Purpose of the Study:
- To develop an ensemble machine learning approach for accurate Multiple Sclerosis (MS) diagnosis.
- To address the challenge of class imbalance in gene expression datasets for MS.
- To identify key differentially expressed genes associated with MS.
Main Methods:
- A hierarchical ensemble classifier combining voting and boosting techniques was proposed.
- Heterogeneous voting was employed using Random Forest and Support Vector Machine as base learners.

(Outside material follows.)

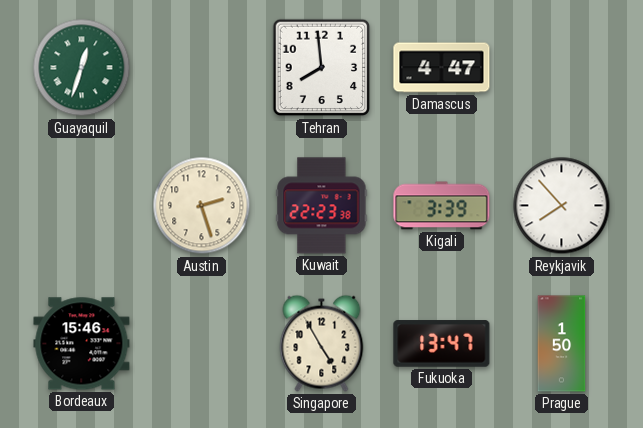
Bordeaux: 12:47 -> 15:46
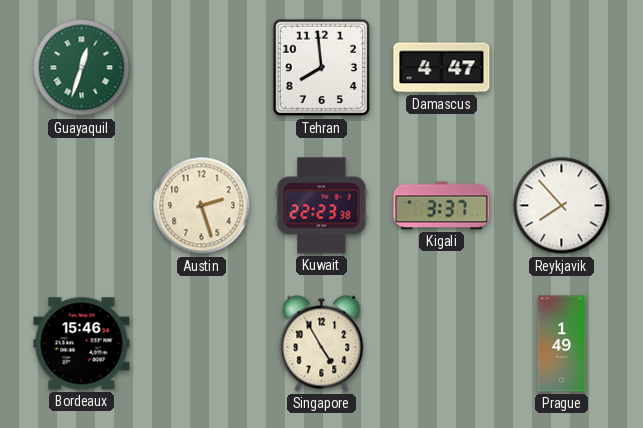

- Feature selection methods, including BoostFS and DEGs, were utilized to identify relevant genes.
Main Results:
- The proposed ensemble approach achieved high diagnostic accuracy, reaching up to 93.5%.
- The method effectively handled class imbalance in gene expression data.
- The study successfully identified differentially expressed genes between MS patients and healthy individuals.
Conclusions:
- The developed ensemble approach is an efficient and accurate diagnostic tool for Multiple Sclerosis (MS).
- The identified differentially expressed genes provide insights into MS pathogenesis.
- This method advances the application of machine learning in neurological disease diagnosis.